Why this is important?

• To claim transport insurance and get the damaged modules replaced.

d) After installation EL test:
Handling at the site may cause module failures during installation. If the modules are not handled properly while fixing or transporting within sites this may cause micro-cracks or module frame damages. Modules can also be dropped accidentally while movement within the site. These may cause cracks or micro-cracks or even breakage of modules. These defects can be identified from EL.

Why this is important?

• EPC contractor may be held responsible for the damages and the modules might get replaced

e) To claim insurance from natural calamities like hailstorms, cyclones, heavy rains, floods etc. The expense of field EL testing is covered by insurance, and it allows you to protect yourself against future losses as a result of this incidence.
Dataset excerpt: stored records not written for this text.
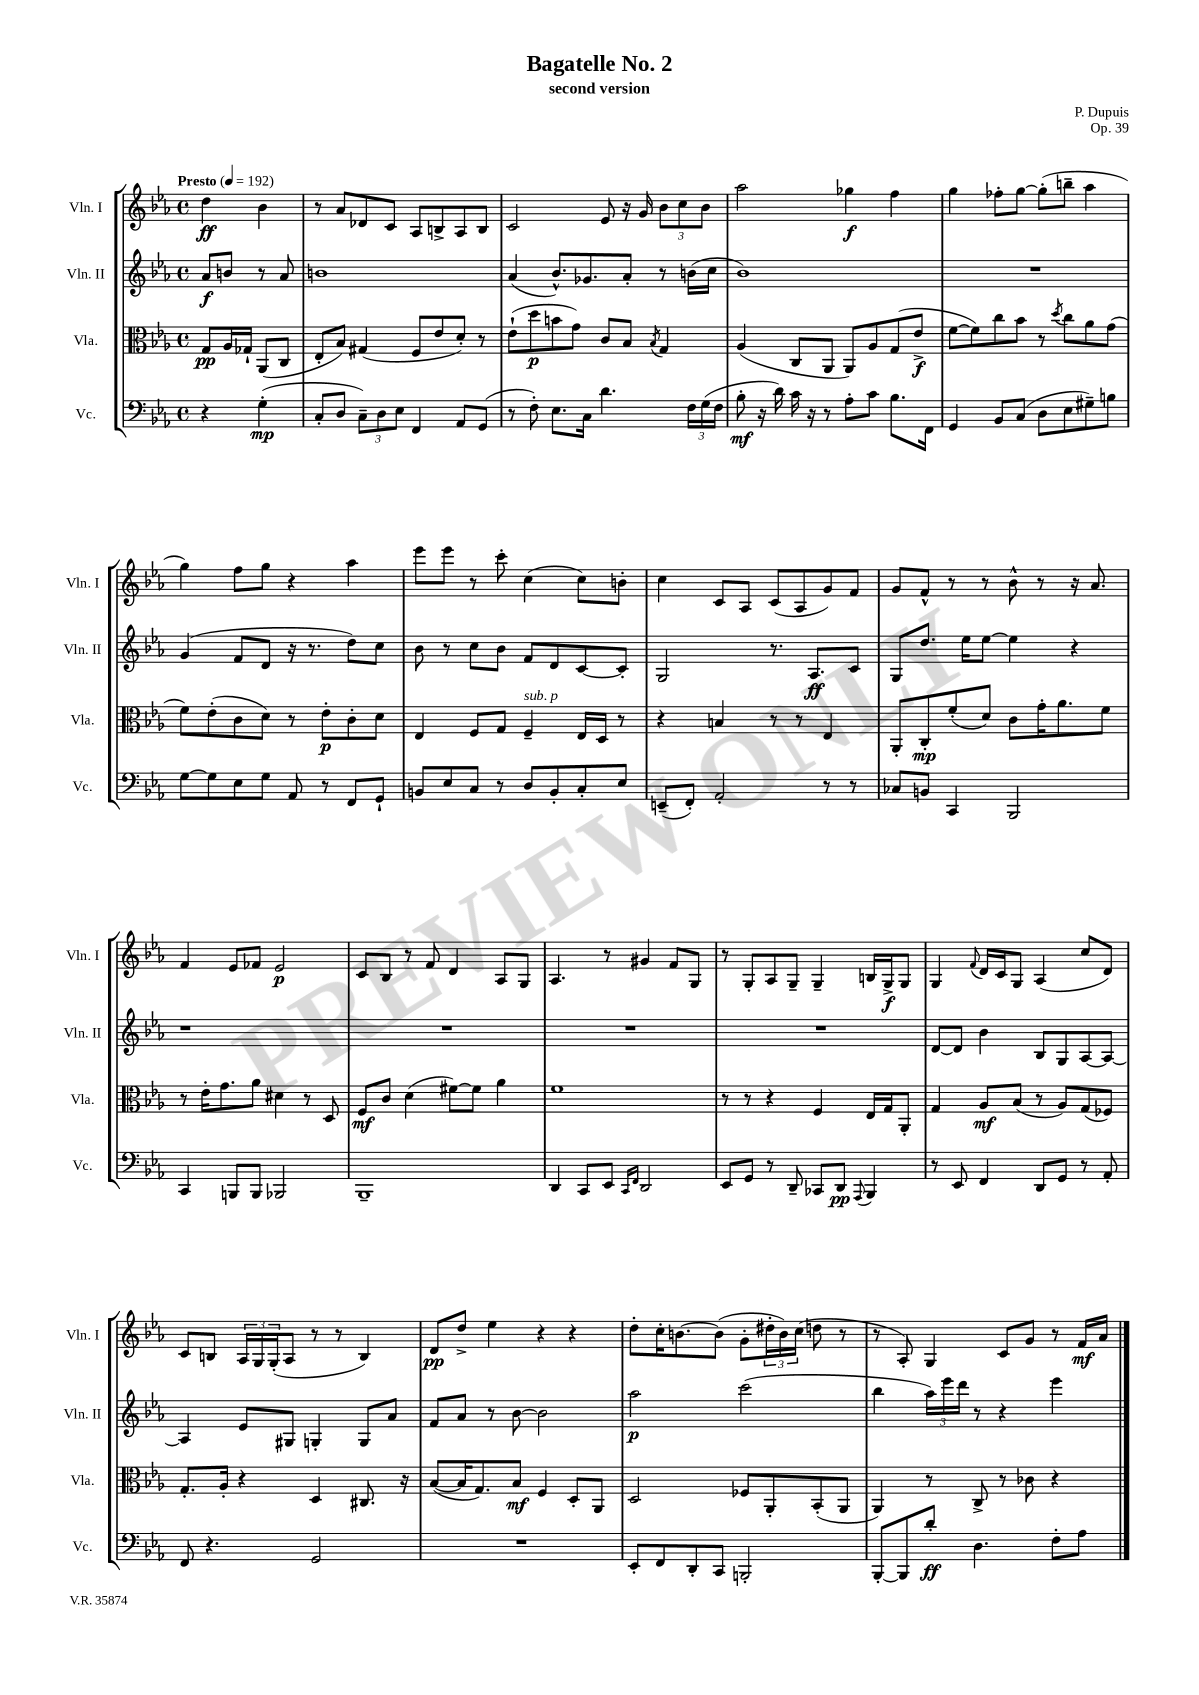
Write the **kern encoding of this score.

**kern	**kern	**kern	**kern
*staff4	*staff3	*staff2	*staff1
*clefF4	*clefC3	*clefG2	*clefG2
*k[b-e-a-]	*k[b-e-a-]	*k[b-e-a-]	*k[b-e-a-]
*M4/4	*M4/4	*M4/4	*M4/4
*met(c)	*met(c)	*met(c)	*met(c)
*MM192	*MM192	*MM192	*MM192
4r	8G	8a-	4dd
.	16A-	8b	.
.	16G-`	.	.
(4G'	(8AA-	8r	4b-
.	8C	8a-	.
=	=	=	=
8C'	8E-'	1b	8r
8D	8B-)	.	8a-
12C~)	(4G#	.	8d-
12D	.	.	.
.	.	.	8c
12E-	.	.	.
4FF	8F	.	8A-
.	8e-	.	8B^
8AA-	8d')	.	8A-
(8GG	8r	.	8B
=	=	=	=
8r	(8e-`	(4a-	2c
8F')	8dd	.	.
8.E-	8b	8.b-^^)	.
.	8g)	.	.
16C	.	8.g-	.
4.d	8c	.	8e-
.	8B-	8a-'	16r
.	.	.	16g
.	8qB-	.	.
.	4G	8r	12b-
.	.	.	12cc
24F	.	(16b	.
(24G	.	.	12b-
.	.	16cc	.
24F	.	.	.
=	=	=	=
8B-'	(4A-	1b-)	2aa-
16r	.	.	.
16d)	.	.	.
16c	8C	.	.
16r	.	.	.
8r	8AA-	.	.
8A-'	8AA-)	.	4gg-
8c	8A-	.	.
8.B-	(8G	.	4ff
.	8e-^	.	.
16FF	.	.	.
=	=	=	=
4GG	[8f	1r	4gg
.	8f])	.	.
8BB-	8cc	.	8ff-'
(8C	8b-	.	[8gg
8D	8r	.	(8gg']
.	8qdd	.	.
8E-	8cc	.	8bb~
8G#~)	8a-	.	4aa-
8B	(8g	.	.
=	=	=	=
[8G	8f)	(4g	4gg)
8G]	(8e-'	.	.
8E-	8c	8f	8ff
8G	8d)	8d	8gg
8AA-	8r	16r	4r
.	.	8.r	.
8r	8e-'	.	.
8FF	8c'	8dd)	4aa-
8GG`	8d	8cc	.
=	=	=	=
8BB	4E-	8b-	8eee-
8E-	.	8r	8eee-
8C	8F	8cc	8r
8r	8G	8b-	8ccc'
8D	4F~	8f	(4cc
8BB'	.	8d	.
8C'	16E-	[8c	8cc)
.	16D	.	.
8E-	8r	8c']	8b'
=	=	=	=
(8EE~	4r	2G	4cc
8FF')	.	.	.
2AA-'	4B	.	8c
.	.	.	8A-
.	8r	8.r	(8c
.	8r	.	8A-
.	.	8.A-	.
8r	4E-	.	8g)
8r	.	8c	8f
=	=	=	=
8C-	8AA-'	8G	8g
8BB	8C'	8.dd	8f^^
4CC	(8f'	.	8r
.	.	16ee-	.
.	8d)	[8ee-	8r
2BBB-	8c	4ee-]	8b-^^
.	16g'	.	8r
.	8.a-	.	.
.	.	4r	16r
.	.	.	8.a-
.	8f	.	.
=	=	=	=
4CC	8r	1r	4f
.	16e-'	.	.
.	8.g	.	.
8BBB	.	.	8e-
8BBB	8a-	.	8f-
2BBB-	4d#	.	2e-
.	8r	.	.
.	8D	.	.
=	=	=	=
1BBB-~	8F	1r	8c
.	8c	.	8B-
.	(4d	.	8r
.	.	.	8f
.	[8f#)	.	4d
.	8f#]	.	.
.	4a-	.	8A-
.	.	.	8G
=	=	=	=
4DD	1f	1r	4.A-
8CC	.	.	.
8EE-	.	.	8r
16qqCC	.	.	.
16qqFF	.	.	.
2DD	.	.	4g#
.	.	.	8f
.	.	.	8G
=	=	=	=
8EE-	8r	1r	8r
8GG	8r	.	8G'
8r	4r	.	8A-
8DD~	.	.	8G~
8CC-	4F	.	4G~
8DD	.	.	.
8qqAAA-	.	.	.
4BBB-	16E-	.	16B
.	16G	.	16G^
.	8AA-'	.	8G
=	=	=	=
8r	4G	[8d	4G
8EE-	.	8d]	.
.	.	.	8qqf
4FF	8A-	4b-	16d
.	.	.	16c
.	(8B-	.	8G
8DD	8r	8B-	(4A-
8GG	8A-)	8G	.
8r	(8G	[8A-	8cc
8AA-'	8F-)	8A-_	8d)
=	=	=	=
8FF	8.G'	4A-]	8c
4.r	.	.	8B
.	16A-'	.	.
.	4r	8e-	24A-
.	.	.	24G
.	.	.	(24G'
.	.	8G#	8A-
2GG	4D	4G'	8r
.	.	.	8r
.	8.C#	8G	4B)
.	.	8a-	.
.	16r	.	.
=	=	=	=
1r	([8B-	8f	8d
.	16B-]	8a-	8dd^
.	8.G)	.	.
.	.	8r	4ee-
.	8B-	[8b-	.
.	4F	2b-]	4r
.	8D'	.	4r
.	8AA-	.	.
=	=	=	=
8EE-'	2D	2aa-	8dd'
8FF	.	.	16cc'
.	.	.	[8.b
8DD'	.	.	.
8CC	.	.	(8b]
2BBB'	8F-	(2ccc	8g'
.	8AA-'	.	24dd#'
.	.	.	24b)
.	.	.	(24cc
.	(8BB-'	.	8dd
.	8AA-	.	8r
=	=	=	=
[8BBB-'	4AA-)	4bb-	8r
8BBB-]	.	.	8A-')
8d'	8r	24aa-)	4G
.	.	24eee-	.
.	.	24ddd	.
4.D	8C^	8r	.
.	8r	4r	8c
.	8c-	.	8g
8F'	4r	4eee-	8r
8A-	.	.	16f
.	.	.	16a-
==	==	==	==
*-	*-	*-	*-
While you wait for the power loss or hot spots caused by microcracks in the modules to occur, either the micro cracked modules will be replaced or the money will be kept in escrow.

Most crucially, without EL test data, it would be impossible to claim micro cracked PV modules later when power loss or hot patches become apparent. The window of opportunity for asset owners who wait a few years after the incident has occurred closes: Insurance policies specify a specific timeframe for reporting damage caused by force majeure events.
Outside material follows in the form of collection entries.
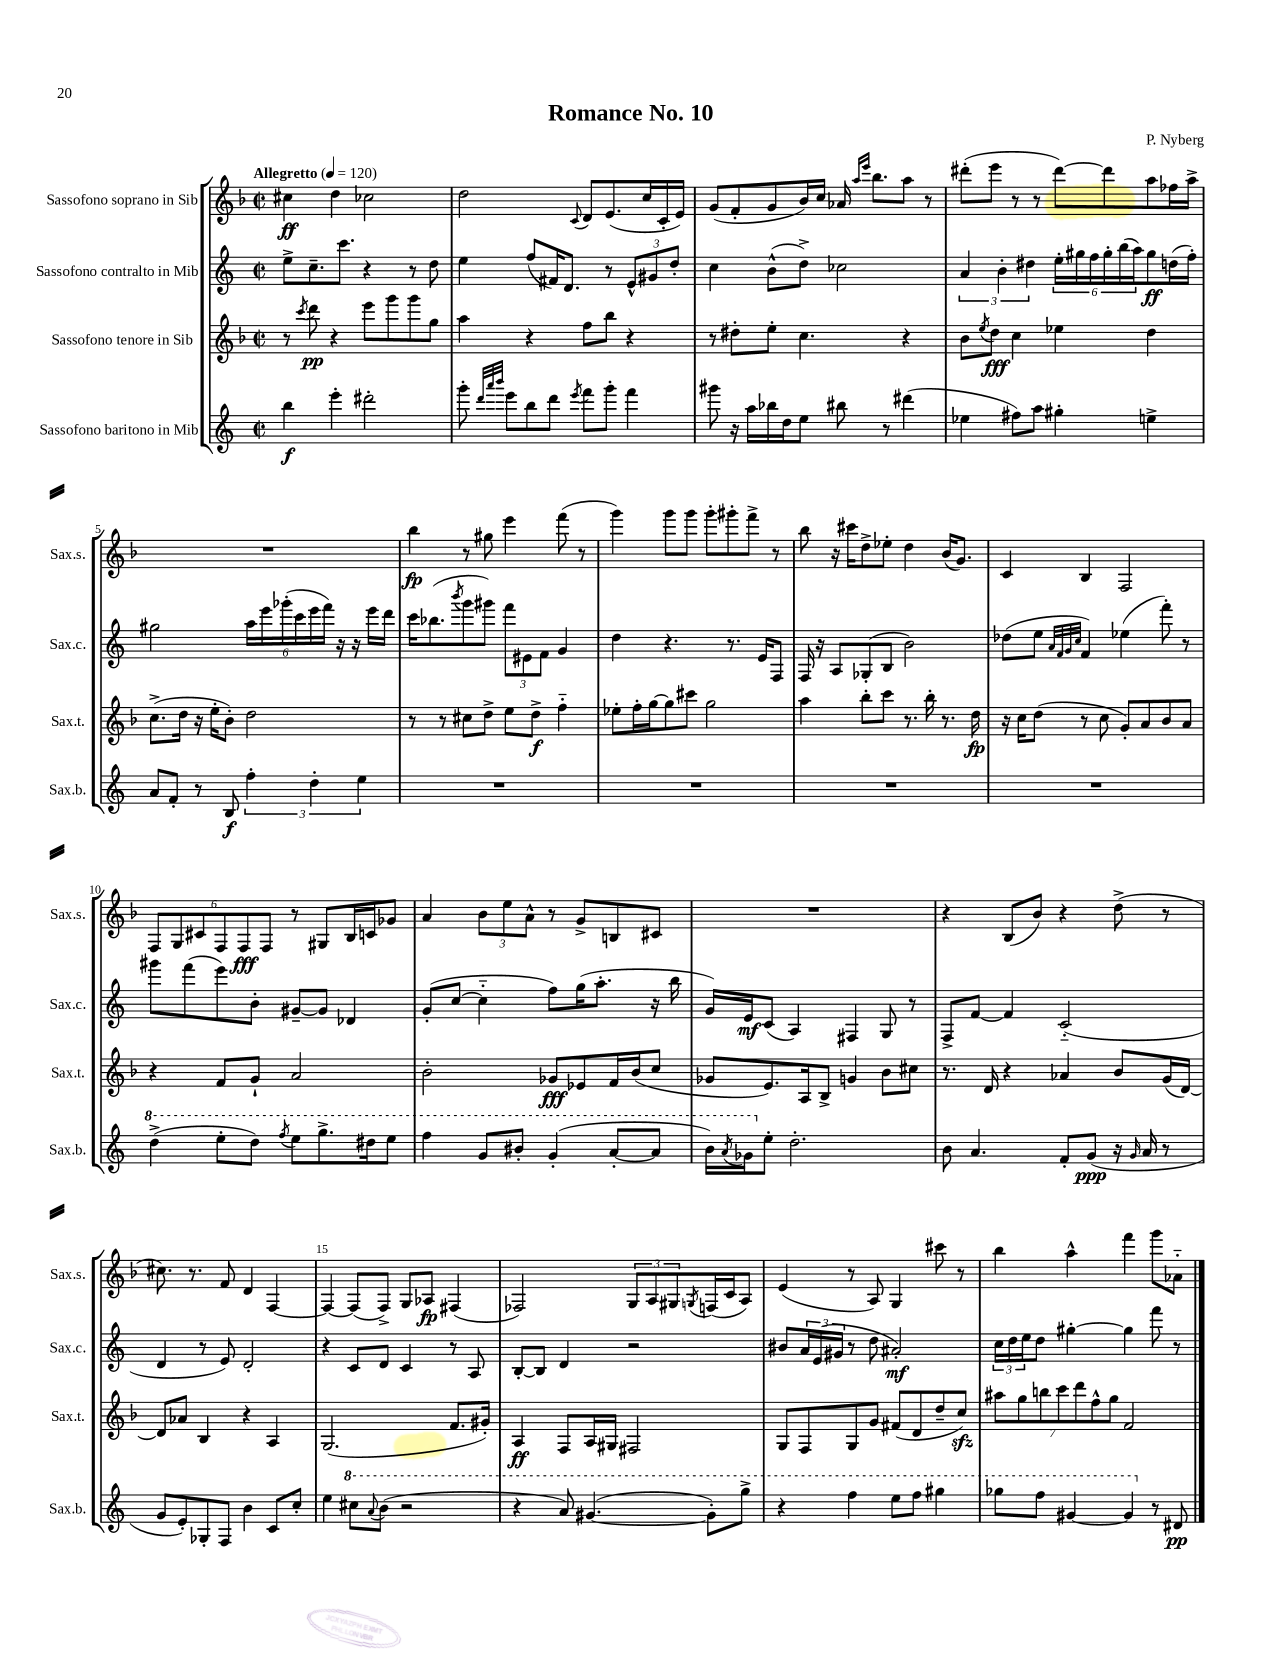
\header { title = "Romance No. 10" composer = "P. Nyberg" }
<<
\new StaffGroup <<
\new Staff = "s0" \with { instrumentName = "Sassofono soprano in Sib" shortInstrumentName = "Sax.s." } {
    \clef treble \key f \major \defaultTimeSignature \time 2/2 \tempo "Allegretto" 4 = 120
    cis''4\ff d''4 ces''2 |
    d''2 \appoggiatura { c'8 } d'8 e'8.( c''16 c'16-. e'16) |
    g'8( f'8-. g'8 bes'16) c''16 aes'16 \grace { a''16 e'''16 } bes''8. a''8 r8 |
    dis'''8-.( e'''8 r8 r8 dis'''8~) dis'''8 a''8 fes''16 a''16-> |
    R1 |
    bes''4\fp r8 gis''8 e'''4 f'''8( r8 |
    g'''4) g'''8 g'''8 g'''8-. gis'''8-. f'''8-> r8 |
    bes''8 r16 cis'''16 d''8-> ees''8-. d''4 bes'16( g'8.) |
    c'4 bes4 f2 |
    \tuplet 6/4 { f8 g8 cis'8 f8 f8\fff f8 } r8 gis8 bes16 c'16 ges'8 |
    a'4 \tuplet 3/2 { bes'8 e''8 a'8-^ } r8 g'8-> b8 cis'8 |
    R1 |
    r4 bes8( bes'8) r4 d''8->( r8 |
    cis''8.) r8. f'8 d'4 f4~ |
    f4~ f8( f8->) g8 aes8\fp fis4( |
    fes2) \tuplet 3/2 { g8 a8 gis8 } \acciaccatura { g8 } f16( c'16 a8) |
    e'4( r8 a8) g4 cis'''8 r8 |
    bes''4 a''4-^ f'''4 g'''8 aes'8-_ \bar "|." |
}
\new Staff = "s1" \with { instrumentName = "Sassofono contralto in Mib" shortInstrumentName = "Sax.c." } {
    \clef treble \key c \major \defaultTimeSignature \time 2/2
    e''8-> c''8.-- c'''8. r4 r8 d''8 |
    e''4 f''8( fis'16) d'8. r8 \tuplet 3/2 { e'8-^ gis'8 d''8-. } |
    c''4 b'8-^( d''8->) ces''2 |
    \tuplet 3/2 { a'4 b'4-. dis''4 } \tuplet 6/4 { e''16-. gis''16 f''16 gis''16-. b''16( a''16) } gis''8\ff d''16( f''16-.) |
    gis''2 \tuplet 6/4 { a''16 e'''16 ges'''16-.( c'''16 e'''16 f'''16) } r16 r16 e'''16 d'''16 |
    c'''16 bes''8.( \acciaccatura { b'''8 } g'''8 gis'''8) \tuplet 3/2 { f'''8 eis'8 f'8 } g'4 |
    d''4 r4. r8. e'16 f8 |
    f16 r16 a8 ges8-.( b8 b'2) |
    des''8( e''8 \grace { a'32 f'32 g'32 c''32 } f'4) ees''4( f'''8-.) r8 |
    gis'''8 f'''8( e'''8) b'8-. gis'8~-- gis'8 des'4 |
    g'8-.( c''8~ c''4-_ f''8) g''16( a''8.-. r16 b''16 |
    g'16) e'16\mf c'8( a4) fis4 g8 r8 |
    f8-> f'8~ f'4 c'2-_( |
    d'4 r8 e'8) d'2-. |
    r4 c'8 d'8 c'4 r8 a8 |
    b8~-. b8 d'4 r2 |
    bis'8 \tuplet 3/2 { a'16 e'16( gis'16 } r8 d''8 ais'2-.\mf) |
    \tuplet 3/2 { c''16 d''16 e''16 } d''8 gis''4~-. gis''4 f'''8 r8 \bar "|." |
}
\new Staff = "s2" \with { instrumentName = "Sassofono tenore in Sib" shortInstrumentName = "Sax.t." } {
    \clef treble \key f \major \defaultTimeSignature \time 2/2
    r8 \acciaccatura { c'''8 } d'''8\pp r4 e'''8 g'''8 g'''8 g''8 |
    a''4 r4 f''8 bes''8 r4 |
    r8 dis''8-. e''8-. c''4. r4 |
    bes'8 \acciaccatura { e''8 } d''8\fff c''4 ees''4 d''4 |
    c''8.->( d''16 r16 e''16-. bes'8-.) d''2 |
    r8 r8 cis''8 d''8-> e''8 d''8->\f f''4-_ |
    ees''8-. f''16-. g''16~ g''8 cis'''8 g''2 |
    a''4 bes''8-. c'''8 r8. bes''16-. r8. d''16\fp |
    r16 c''16 d''8( r8 c''8 g'8-.) a'8 bes'8 a'8 |
    r4 f'8 g'8-! a'2 |
    bes'2-. ges'8\fff ees'8 f'16 bes'16( c''8 |
    ges'8 e'8.) a16 bes8-> g'4 bes'8 cis''8 |
    r8. d'16 r4 aes'4 bes'8 g'16( d'16~) |
    d'8 aes'8 bes4 r4 a4 |
    g2.( f'8. gis'16-.) |
    a4\ff f8 a16 gis16 fis2 |
    g8 f8 g8 g'8 fis'8( d'8 d''8-- c''8\sfz) |
    \tuplet 7/4 { ais''8 g''8 b''8 c'''8 d'''8 f''8-^ g''8 } f'2 \bar "|." |
}
\new Staff = "s3" \with { instrumentName = "Sassofono baritono in Mib" shortInstrumentName = "Sax.b." } {
    \clef treble \key c \major \defaultTimeSignature \time 2/2
    b''4\f e'''4-. dis'''2-. |
    g'''8-. \grace { d'''32 a'''32 b'''32 } e'''8 b''8 d'''8 \acciaccatura { e'''8 } f'''8 g'''8-. f'''4 |
    gis'''8 r16 a''16 bes''16 d''16 e''8 bis''8 r8 dis'''4( |
    ees''4 fis''8) a''8 gis''4-. e''4-> |
    a'8 f'8-. r8 b8\f \tuplet 3/2 { f''4-. d''4-. e''4 } |
    R1 |
    R1 |
    R1 |
    R1 |
    \ottava #1 d'''4->( e'''8-. d'''8) \acciaccatura { f'''8 } e'''8 g'''8.-> dis'''16 e'''8 |
    f'''4 g''8 bis''8-. g''4-.( a''8~-. a''8 |
    b''16) \acciaccatura { a''8 } ges''16 \ottava #0 e''8-. d''2.-. |
    b'8 a'4. f'8-. g'8\ppp( r16 \grace { g'16 } a'16 r8 |
    g'8 e'8-.) ges8-. f8 b'4 c'8 c''8-. |
    e''4 \ottava #1 cis'''8 \appoggiatura { a''8 } b''8( r2 |
    r4 a''8) gis''4.~( gis''8-.) g'''8-> |
    r4 f'''4 e'''8 f'''8 gis'''4 |
    ges'''8 f'''8 gis''4~ gis''4 \ottava #0 r8 dis'8\pp \bar "|." |
}
>>
>>
\layout { \context { \Score \override BarNumber.break-visibility = ##(#f #t #t) barNumberVisibility = #(every-nth-bar-number-visible 5) } }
f) Before buying an Asset, before signing on an O&M contract, and for lenders before disbursement

• Before buying an asset knowing the performance of the plant is important. An EL can help in identifying the defects and protecting new owners from potential revenue loss.
• An O&M contractor can always mitigate the risks by knowing the plant and module health and bidding for a PR suitably, so that performance loss LD, due to a factor not under their control, is avoided.
• For lenders, it is important to know the module health before investing. Hence an EL image of the module can predict the current quality of modules at the site.

4. Impact of Defects if not detected?
It is known that the power of the solar panel decreases with an increase in temperature. The crack in a module caused power dissipation at the inactive cell area, as it limits the current passage through the inactive area thus causing higher temperature at the impacted area. In the Indian climate where the module temperature ranges from 35 degrees to 45 degrees Celsius on average, a higher temperature at an inactive area will further cause a reduction in output.

Consider the following possible scenario of a 100MW plant with 350 Wp with 285714 panels in the field.

• Scenario A: Degradation of 5% panel is 1.18% instead of 0.7% due to inactive area in cells (dead cell)
• Scenario B: Degradation of 10% panel is 0.9% instead of 0.7% due to cracks or inactive area due to soldering defects.
• Scenario C: 10% of panels are affected with PID with approximately 5% degradation instead of 0.7%
• In the above scenario, a 100 MW plant will produce only 99.51 MW if few EL defects are left unnoticed.
• There would be a loss of 8.48 lakhs unit loss in a year which may cost around Rs 40 lakhs loss per annum.
• If the above defects are detected, one can claim for warranty, based on defects, and consider the defects in Energy yield calculation to minimize PR guarantee loss.
• If the defects are not identified this may cause further damage to panels and loss may increase every year.

5) Conclusion
In this paper, the types of defects in a module, the requirement of the EL test, and the impact of the EL test if not done were discussed. It was described that cracks, micro-cracks, dead cells can cause hotspots in a module which may further degrade the module and may constrain the pre-mature aging of solar plants. This paper described that what is the potential gain of performing an EL test at different stages of the module life cycle and a brief description with all perspectives was given. The impact on energy loss due to undetected EL failure was discussed.